Be aware, that climbing mountains in an RV can be a bit of a laborious process. Getting from the road height of 150 ft. to the 2800 ft. elevation of the top of the mountain (well almost the top, looks like there is another ski lift going a bit higher than the lot we were in) is going to take some time as the road there is pretty steep grade. Take your time! There is no rush. I used second gear and made about 45 mph the whole climb and kept engine and transmission temps in the green. Amazing views during the climb. There are a couple of dual lane passing zones for impatient motorists to pass.

Once at the top, you check in with the manager (an incredibly cool guy who goes by the name, "Captain Ron." Yes, I made a Kurt Russell reference to which his reply was a pitch perfect pirate impression! Although he didn't have an eye-patch I let him slide! He told us we could park anywhere in the lower (employee only) parking lot. When we chose a place, he even came down to suggest one with a better view! Now that's courtesy!
Yes, Paper Plates..I was Being Lazy!
The altitude made it nice and cool, with temps never getting above 71 degrees with a nice breeze wafting through the RV. It got a bit cooler at night, but never cool enough to need the furnace. The morning was foggy, but the view was fantastic. Clouds creating interesting shapes, shrouding all the surrounding peaks. It was also incredibly quiet. We settled in, made a great dinner and then went up to see the concert at the top of the mountain. Oh, right.. with all the amazing views and friendly folks I almost forgot to mention the music festival they were having that night.

## THE TASKS:
1: Rewrite the stretch of the account of the RV mountain trip from "Yes, Paper Plates..I" through "having that night.", putting "misty" in place of "foggy".
2: Carry on the account of the RV mountain trip from its last sentence.

## INFORMATION SHOWN:

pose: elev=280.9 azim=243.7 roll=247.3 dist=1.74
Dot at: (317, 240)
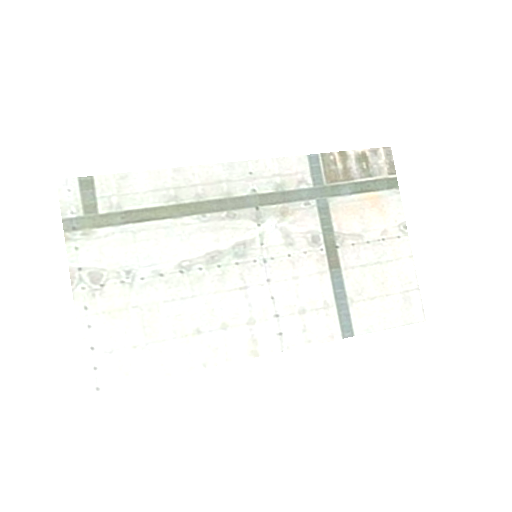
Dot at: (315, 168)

## FINAL RESULTS:
1:
Yes, Paper Plates..I was Being Lazy!
The altitude made it nice and cool, with temps never getting above 71 degrees with a nice breeze wafting through the RV. It got a bit cooler at night, but never cool enough to need the furnace. The morning was misty, but the view was fantastic. Clouds creating interesting shapes, shrouding all the surrounding peaks. It was also incredibly quiet. We settled in, made a great dinner and then went up to see the concert at the top of the mountain. Oh, right.. with all the amazing views and friendly folks I almost forgot to mention the music festival they were having that night.

2:
Three bands (Lily and the Parlour Tricks, Big Data and The Hold Steady as well as Joni Fatora on the smaller stage prior to the main event!) all of them from Brooklyn, New York. All on a stage under a massive white tent on the top of the mountain! How's that for cool factor? After a great concert, we retired to the RV for a movie and a snack. Actually, it turned out to be a couple of episodes of an old TV show called, "Greg The Bunny" and a snack. Then sleep with the mountain breeze drifting in.

Well rested in the morning I made a hearty breakfast and we wandered around the resort for a few hours, never seeing another person! Then back down the mountain to explore some small towns we passed on the way in. Like the best RV trips.. relaxing and enjoyable. Good food with great company. What else can one ask of RV'ing? Every time I take a trip, I hope it will be as perfect as this. With summer coming to a close and the opportunities for RV trips diminishing at an ever increasing rate, I cherish these trips. They have to keep my mind occupied over the long winter to come.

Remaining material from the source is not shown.